Peter is in the prison suicide tank again. I've lost track of how many times he's been in there. So has he. The suicide tank is shock therapy for suicidal inmates. If you don't like your life now, let us show you just how bad life can get. The tank is in the prison infirmary. It is a bare room with windows to the hall where a guard watches. Creature comforts consist of a foam mattress on the bare floor, a four-by-four-foot canvas blanket, and a strong-cloth jumpsuit. There is no toilet or running water. Meals are soft foods passed through the door. The suicidal inmate is stripped and left in the tank alone to think about the meaning of life, and the final judgment. This is called "stripped and strong" in prison jargon. Cleats embedded in the floor allow really recalcitrant individuals to be tied down. Most inmates relent after a few days of this treatment. Some paint the walls with food and feces and scream themselves hoarse. Those that hold onto their disordered thinking eventually end up in SPU, called "spew" in prison jargon, the Secure Psychiatric Unit.
Suicidal thinking is endemic in prison. We lose a few inmates by suicide every year. Most go by hanging. Prison slang for suicide is "to hang it up." There are other ways to extinguish the life force within these walls: wrist slashing, diving from tiers or top bunks, medication overdose, none are as reliable as the noose. One prisoner committed suicide here at New Hampshire State Prison for Men with a plastic bag over the head and cellophane tape around the neck. Death like that requires extraordinary will power. The guards found him the next morning, in bed in the fetal position.

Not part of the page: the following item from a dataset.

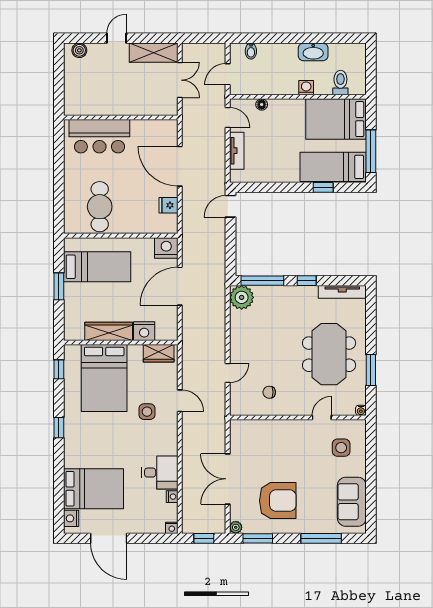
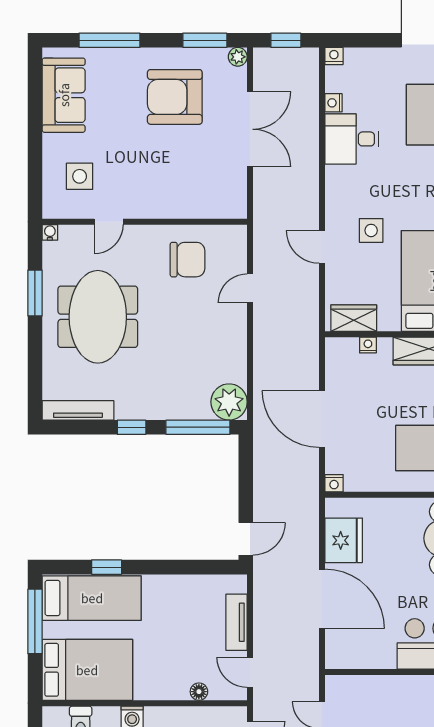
fridge: (168, 205) -> (344, 540), width x1.88, depth x1.34
nightstand: (166, 248) -> (334, 483), width x0.53, depth x0.56
door: (180, 286) -> (322, 419), swing flipped
nightstand: (144, 331) -> (368, 345), width x0.53, depth x0.56
chair: (269, 392) -> (188, 260), width x1.87, depth x1.87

Peter's M.O. has been hanging. I first met him at his prison job teaching high school classes to other inmates. He is a small man in his early forties with a full head of dark hair and a shy smile. Peter is well liked around here. His soft-spoken manner hides a well above average intelligence. He is the best chess player in the prison. He is equally comfortable discussing theology, science, or literature.
On the day we met, his neck was prominently ringed with the dark necklace of a scar. It took months to disappear. After hearing that the Family Court had denied him visitation with his young son, he locked himself in his room and hung it up with shoelaces from the ceiling vent. Only an alert fellow inmate saved him by pounding on the pod door. The guards cut him down, unconscious but still alive.
Suicide, whether inside or outside the walls, has always been an enigma. Whatever compels a man to end the only life he has ever known, to cast himself into the abyss, is known only to himself. He takes that knowledge with him to the grave. Those of us who have come near that precipice can only comment on what brought us to the brink. For me it was the intense shame of knowing that I had, for reasons not understood by myself, broken the law, caused irreversible harm to my family and others, and was about to be indicted, lose my reputation, lose my job, lose my possessions, and quite possibly lose my family. But for the concerned intervention of my brother-in-law, I might have acted on my plans. I say, "I might have," because I do not know whether I have the courage to go through with suicide. I don't like pain.
Peter has certainly known shame and loss. He was a well-educated, successful executive in an international company who got slapped with consecutive sentences adding up to twenty to fifty years here at the New Hampshire State Prison for Men for a domestic altercation following a nasty divorce. After arrival, he spent an extended period of time in SPU, "stripped and strong." Peter's latest round of suicidal thinking was provoked by the addition, at the request of his ex-wife, of five to ten years onto his sentence by the three-judge Sentence Review Board, giving him essentially a life sentence under New Hampshire's Truth in Sentencing statute. I can only begin to imagine his anguish at these losses and the guilt he must feel.
Most successful suicides in prison are long-termers like Peter. Psychologists writing about suicide emphasize the feelings of hopelessness found in suicidal individuals. Prison is a good place to lose hope. Hope is a tough thing to kill. It can be kept alive by a single person, perhaps a mother, on the outside who cares, or the shred of possibility that somehow, someday a judge might modify the sentence. As time passes in here, even these little things are lost. If a lifer doesn't make the transition to a spiritual, "life beyond death", source for his hope, he faces the stoic's dilemma so eloquently stated by Seneca: "I will not raise my hand against myself on account of pain for so to die is to be conquered. But I know that if I must suffer without hope of relief; I will depart, not through fear of the pain itself, but because it prevents all for which I would live."
Some on the outside may think it's a good thing if a lifer kills himself. The inmate himself is exacting the death penalty the State is unwilling to perform. I have no sympathy for this line of thinking. The death in despair of a fellow human being is always a tragedy, regardless of that person's past. To drive a person, in the name of justice, to the desperate act of suicide is the same tragedy.
It need not be this way. But, to introduce hope into the administration of justice requires ideas and attitudes not frequently found in the halls of government these days. To be tough on crime too often means to favor unmitigated vengeance, to espouse the time-worn and hope-killing philosophy of "lock 'em up and throw away the key." To build hope into the justice system requires a willingness to favor restitution and reconciliation over retribution and revenge, to have the vision and the courage to offer men who have made terrible mistakes the kind of sentences that give hope of a second chance.